Saved entries:
- - - -
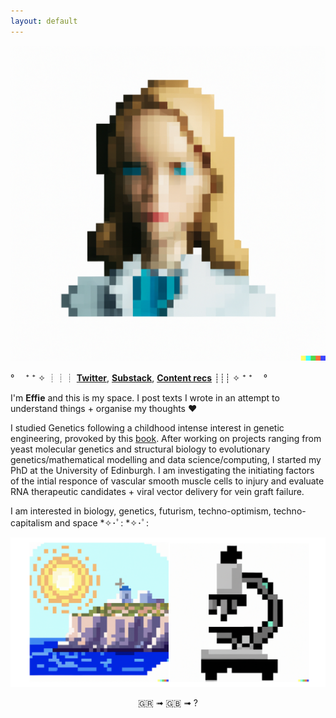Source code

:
```yaml
---
layout: default
---
```


![Me](assets/IMG_5113.PNG)


° 　⁺ ⁺ ✧ ┊┊┊ **[Twitter](http://twitter.com/heffiemetal)**,    **[Substack](http://effieklimi.substack.com)**,    **[Content recs](https://github.com/effieklimi/content-recs)**  ┊┊┊ ✧ ⁺ ⁺ 　°


I'm **Effie** and this is my space. I post texts I wrote in an attempt to understand things + organise my thoughts ❤️

I studied Genetics following a childhood intense interest in genetic engineering, provoked by this [book](https://www.goodreads.com/book/show/6394363-genes-dna). After working on projects ranging from yeast molecular genetics and structural biology to evolutionary genetics/mathematical modelling and data science/computing, I started my PhD at the University of Edinburgh. I am investigating the initiating factors of the intial responce of vascular smooth muscle cells to injury and evaluate RNA therapeutic candidates + viral vector delivery for vein graft failure.

I am interested in biology, genetics, futurism, techno-optimism, techno-capitalism and space *✧･ﾟ: *✧･ﾟ:


![Greece and a microscope](assets/Screenshots.PNG)



<p style="text-align: center;">🇬🇷 ➟ 🇬🇧 ➟ ?</p>


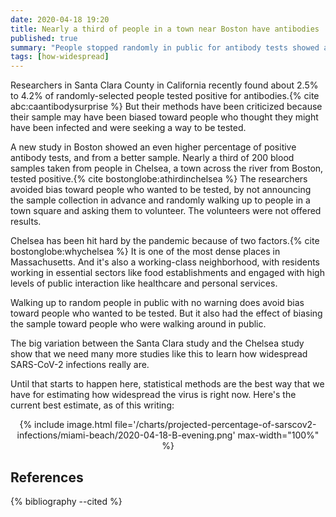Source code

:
 ```yaml
---
date: 2020-04-18 19:20
title: Nearly a third of people in a town near Boston have antibodies
published: true
summary: "People stopped randomly in public for antibody tests showed a surprising infection proportion."
tags: [how-widespread]
---
```


Researchers in Santa Clara County in California recently found about 2.5% to 4.2% of randomly-selected people tested positive for antibodies.{% cite abc:caantibodysurprise %}  But their methods have been criticized because their sample may have been biased toward people who thought they might have been infected and were seeking a way to be tested.

A new study in Boston showed an even higher percentage of positive antibody tests, and from a better sample.  Nearly a third of 200 blood samples taken from people in Chelsea, a town across the river from Boston, tested positive.{% cite bostonglobe:athirdinchelsea %}  The researchers avoided bias toward people who wanted to be tested, by not announcing the sample collection in advance and randomly walking up to people in a town square and asking them to volunteer.  The volunteers were not offered results.

Chelsea has been hit hard by the pandemic because of two factors.{% cite bostonglobe:whychelsea %}  It is one of the most dense places in Massachusetts.  And it's also a working-class neighborhood, with residents working in essential sectors like food establishments and engaged with high levels of public interaction like healthcare and personal services.

Walking up to random people in public with no warning does avoid bias toward people who wanted to be tested.  But it also had the effect of biasing the sample toward people who were walking around in public.

The big variation between the Santa Clara study and the Chelsea study show that we need many more studies like this to learn how widespread SARS-CoV-2 infections really are.

Until that starts to happen here, statistical methods are the best way that we have for estimating how widespread the virus is right now.  Here's the current best estimate, as of this writing:

<p>
<center>
{% include image.html file='/charts/projected-percentage-of-sarscov2-infections/miami-beach/2020-04-18-B-evening.png' max-width="100%" %}
</center>
</p>

<h2>References</h2>

{% bibliography --cited %}

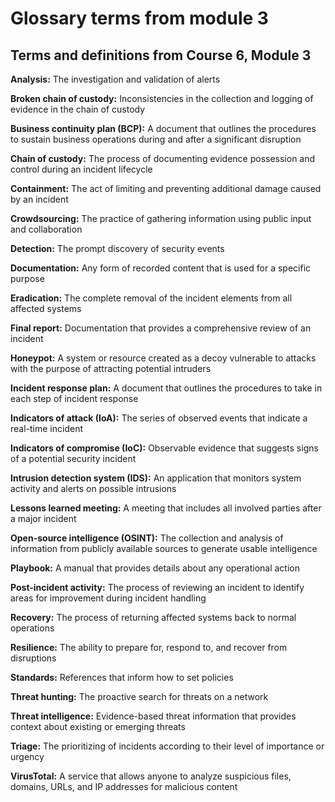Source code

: # Glossary terms from module 3

## Terms and definitions from Course 6, Module 3

**Analysis:** The investigation and validation of alerts 

**Broken chain of custody:** Inconsistencies in the collection and logging of evidence in the chain of custody

**Business continuity plan (BCP):** A document that outlines the procedures to sustain business operations during and after a significant disruption

**Chain of custody:** The process of documenting evidence possession and control during an incident lifecycle

**Containment:** The act of limiting and preventing additional damage caused by an incident

**Crowdsourcing:** The practice of gathering information using public input and collaboration

**Detection:** The prompt discovery of security events

**Documentation:** Any form of recorded content that is used for a specific purpose

**Eradication:** The complete removal of the incident elements from all affected systems

**Final report:** Documentation that provides a comprehensive review of an incident

**Honeypot:** A system or resource created as a decoy vulnerable to attacks with the purpose of attracting potential intruders

**Incident response plan:** A document that outlines the procedures to take in each step of incident response

**Indicators of attack (IoA):** The series of observed events that indicate a real-time incident

**Indicators of compromise (IoC):** Observable evidence that suggests signs of a potential security incident

**Intrusion detection system (IDS):** An application that monitors system activity and alerts on possible intrusions

**Lessons learned meeting:** A meeting that includes all involved parties after a major incident

**Open-source intelligence (OSINT):** The collection and analysis of information from publicly available sources to generate usable intelligence

**Playbook:** A manual that provides details about any operational action

**Post-incident activity:** The process of reviewing an incident to identify areas for improvement during incident handling

**Recovery:** The process of returning affected systems back to normal operations

**Resilience:** The ability to prepare for, respond to, and recover from disruptions

**Standards:** References that inform how to set policies

**Threat hunting:** The proactive search for threats on a network

**Threat intelligence:** Evidence-based threat information that provides context about existing or emerging threats

**Triage:** The prioritizing of incidents according to their level of importance or urgency

**VirusTotal:** A service that allows anyone to analyze suspicious files, domains, URLs, and IP addresses for malicious content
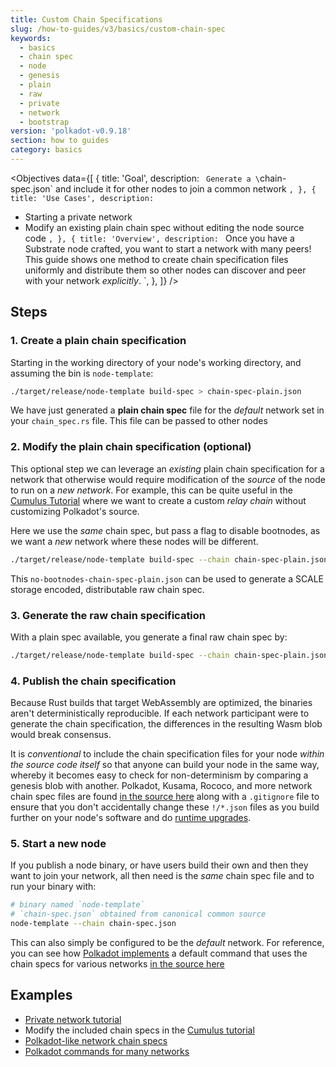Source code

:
 ```yaml
---
title: Custom Chain Specifications
slug: /how-to-guides/v3/basics/custom-chain-spec
keywords:
  - basics
  - chain spec
  - node
  - genesis
  - plain
  - raw
  - private
  - network
  - bootstrap
version: 'polkadot-v0.9.18'
section: how to guides
category: basics
---
```


<Objectives
  data={[
    {
      title: 'Goal',
      description: `
Generate a \`chain-spec.json\` and include it for other nodes to join a common network
      `,
    },
    {
      title: 'Use Cases',
      description: `
- Starting a private network
- Modify an existing plain chain spec without editing the node source code
      `,
    },
    {
      title: 'Overview',
      description: `
Once you have a Substrate node crafted, you want to start a network with many peers!
This guide shows one method to create chain specification files uniformly and distribute them so other nodes can discover and peer with your network _explicitly_.
      `,
    },
  ]}
/>

## Steps

### 1. Create a plain chain specification

Starting in the working directory of your node's working directory, and assuming the bin is `node-template`:

```bash
./target/release/node-template build-spec > chain-spec-plain.json
```

We have just generated a **plain chain spec** file for the _default_ network set in your
`chain_spec.rs` file. This file can be passed to other nodes

### 2. Modify the plain chain specification (optional)

This optional step we can leverage an _existing_ plain chain specification for a network that otherwise would require modification of the _source_ of the node to run on a _new network_.
For example, this can be quite useful in the [Cumulus Tutorial](/tutorials/v3/cumulus/start-relay) where we want to create a custom _relay chain_ without customizing Polkadot's source.

Here we use the _same_ chain spec, but pass a flag to disable bootnodes, as we want a _new_ network where these nodes will be different.

```bash
./target/release/node-template build-spec --chain chain-spec-plain.json --raw --disable-default-bootnode > no-bootnodes-chain-spec-plain.json
```

This `no-bootnodes-chain-spec-plain.json` can be used to generate a SCALE storage encoded, distributable raw chain spec.

### 3. Generate the raw chain specification

With a plain spec available, you generate a final raw chain spec by:

```bash
./target/release/node-template build-spec --chain chain-spec-plain.json --raw > chain-spec.json
```

### 4. Publish the chain specification

Because Rust builds that target WebAssembly are optimized, the binaries aren't deterministically reproducible.
If each network participant were to generate the chain specification, the differences in the resulting Wasm blob would break consensus.

It is _conventional_ to include the chain specification files for your node _within the source code itself_ so that anyone can build your node in the same way, whereby it becomes easy to check for non-determinism by comparing a genesis blob with another.
Polkadot, Kusama, Rococo, and more network chain spec files are found [in the source here](https://github.com/paritytech/polkadot/tree/master/node/service/res) along with a `.gitignore` file to ensure that you don't accidentally change these `!/*.json` files as you build further on your node's software and do [runtime upgrades](/tutorials/v3/forkless-upgrades).

### 5. Start a new node

If you publish a node binary, or have users build their own and then they want to join your network, all then need is the _same_ chain spec file and to run your binary with:

```bash
# binary named `node-template`
# `chain-spec.json` obtained from canonical common source
node-template --chain chain-spec.json
```

This can also simply be configured to be the _default_ network.
For reference, you can see how [Polkadot implements](https://github.com/paritytech/polkadot/commits/master/cli/src/command.rs) a default command that uses the chain specs for various networks [in the source here](https://github.com/paritytech/polkadot/tree/master/node/service/res)

## Examples

- [Private network tutorial](/tutorials/v3/private-network#add-keys-to-keystore)
- Modify the included chain specs in the [Cumulus tutorial](/tutorials/v3/cumulus/start-relay)
- [Polkadot-like network chain specs](https://github.com/paritytech/polkadot/tree/master/node/service/res)
- [Polkadot commands for many networks](https://github.com/paritytech/polkadot/commits/master/cli/src/command.rs)
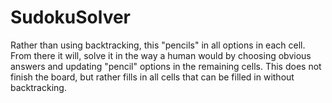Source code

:# SudokuSolver
Rather than using backtracking, this "pencils" in all options in each cell. From there it will, solve it in the way a human would by choosing obvious answers and updating "pencil" options in the remaining cells. This does not finish the board, but rather fills in all cells that can be filled in without backtracking.
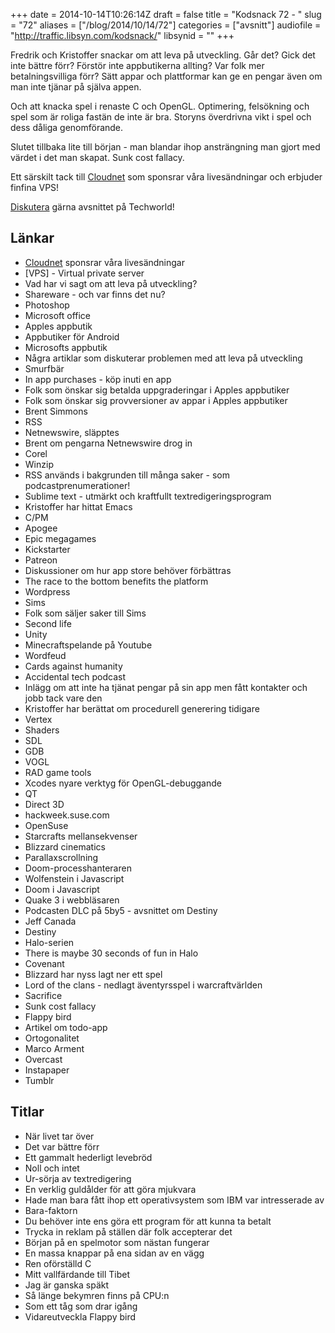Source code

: +++
date = 2014-10-14T10:26:14Z
draft = false
title = "Kodsnack 72 - "
slug = "72"
aliases = ["/blog/2014/10/14/72"]
categories = ["avsnitt"]
audiofile = "http://traffic.libsyn.com/kodsnack/"
libsynid = ""
+++

Fredrik och Kristoffer snackar om att leva på utveckling. Går det? Gick det inte bättre förr? Förstör inte appbutikerna allting? Var folk mer betalningsvilliga förr? Sätt appar och plattformar kan ge en pengar även om man inte tjänar på själva appen.

Och att knacka spel i renaste C och OpenGL. Optimering, felsökning och spel som är roliga fastän de inte är bra. Storyns överdrivna vikt i spel och dess dåliga genomförande.

Slutet tillbaka lite till början - man blandar ihop ansträngning man gjort med värdet i det man skapat. Sunk cost fallacy.

Ett särskilt tack till [Cloudnet](http://www.cloudnet.se) som sponsrar våra livesändningar och erbjuder finfina VPS!

[Diskutera](http://techworld.idg.se/2.2524/1.586504/) gärna avsnittet på Techworld!

## Länkar ##
* [Cloudnet](http://www.cloudnet.se) sponsrar våra livesändningar
* [VPS] - Virtual private server
* Vad har vi sagt om att leva på utveckling?
* Shareware - och var finns det nu?
* Photoshop
* Microsoft office
* Apples appbutik
* Appbutiker för Android
* Microsofts appbutik
* Några artiklar som diskuterar problemen med att leva på utveckling
* Smurfbär
* In app purchases - köp inuti en app
* Folk som önskar sig betalda uppgraderingar i Apples appbutiker
* Folk som önskar sig provversioner av appar i Apples appbutiker
* Brent Simmons
* RSS
* Netnewswire, släpptes 
* Brent om pengarna Netnewswire drog in
* Corel
* Winzip
* RSS används i bakgrunden till många saker - som podcastprenumerationer!
* Sublime text - utmärkt och kraftfullt textredigeringsprogram
* Kristoffer har hittat Emacs
* C/PM
* Apogee
* Epic megagames
* Kickstarter
* Patreon
* Diskussioner om hur app store behöver förbättras
* The race to the bottom benefits the platform
* Wordpress
* Sims
* Folk som säljer saker till Sims
* Second life
* Unity
* Minecraftspelande på Youtube
* Wordfeud
* Cards against humanity
* Accidental tech podcast
* Inlägg om att inte ha tjänat pengar på sin app men fått kontakter och jobb tack vare den
* Kristoffer har berättat om procedurell generering tidigare
* Vertex
* Shaders
* SDL
* GDB
* VOGL
* RAD game tools
* Xcodes nyare verktyg för OpenGL-debuggande
* QT
* Direct 3D
* hackweek.suse.com
* OpenSuse
* Starcrafts mellansekvenser
* Blizzard cinematics
* Parallaxscrollning
* Doom-processhanteraren
* Wolfenstein i Javascript
* Doom i Javascript
* Quake 3 i webbläsaren
* Podcasten DLC på 5by5 - avsnittet om Destiny
* Jeff Canada
* Destiny
* Halo-serien
* There is maybe 30 seconds of fun in Halo
* Covenant
* Blizzard har nyss lagt ner ett spel
* Lord of the clans - nedlagt äventyrsspel i warcraftvärlden
* Sacrifice
* Sunk cost fallacy
* Flappy bird
* Artikel om todo-app
* Ortogonalitet
* Marco Arment
* Overcast
* Instapaper
* Tumblr

## Titlar ##
* När livet tar över
* Det var bättre förr
* Ett gammalt hederligt levebröd
* Noll och intet
* Ur-sörja av textredigering
* En verklig guldålder för att göra mjukvara
* Hade man bara fått ihop ett operativsystem som IBM var intresserade av
* Bara-faktorn
* Du behöver inte ens göra ett program för att kunna ta betalt
* Trycka in reklam på ställen där folk accepterar det
* Början på en spelmotor som nästan fungerar
* En massa knappar på ena sidan av en vägg
* Ren oförställd C
* Mitt vallfärdande till Tibet
* Jag är ganska späkt
* Så länge bekymren finns på CPU:n
* Som ett tåg som drar igång
* Vidareutveckla Flappy bird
- - - -
◆ **What to do**
Using the records above, repeat exactly the run of lines that starts with the line with "<h2>References</h2>" and goes on through the line with "by an incident"; omit each picture.

◆ **Response to this exercise**
<h2>References</h2>

{% bibliography --cited %}

Source code

: # Glossary terms from module 3

## Terms and definitions from Course 6, Module 3

**Analysis:** The investigation and validation of alerts 

**Broken chain of custody:** Inconsistencies in the collection and logging of evidence in the chain of custody

**Business continuity plan (BCP):** A document that outlines the procedures to sustain business operations during and after a significant disruption

**Chain of custody:** The process of documenting evidence possession and control during an incident lifecycle

**Containment:** The act of limiting and preventing additional damage caused by an incident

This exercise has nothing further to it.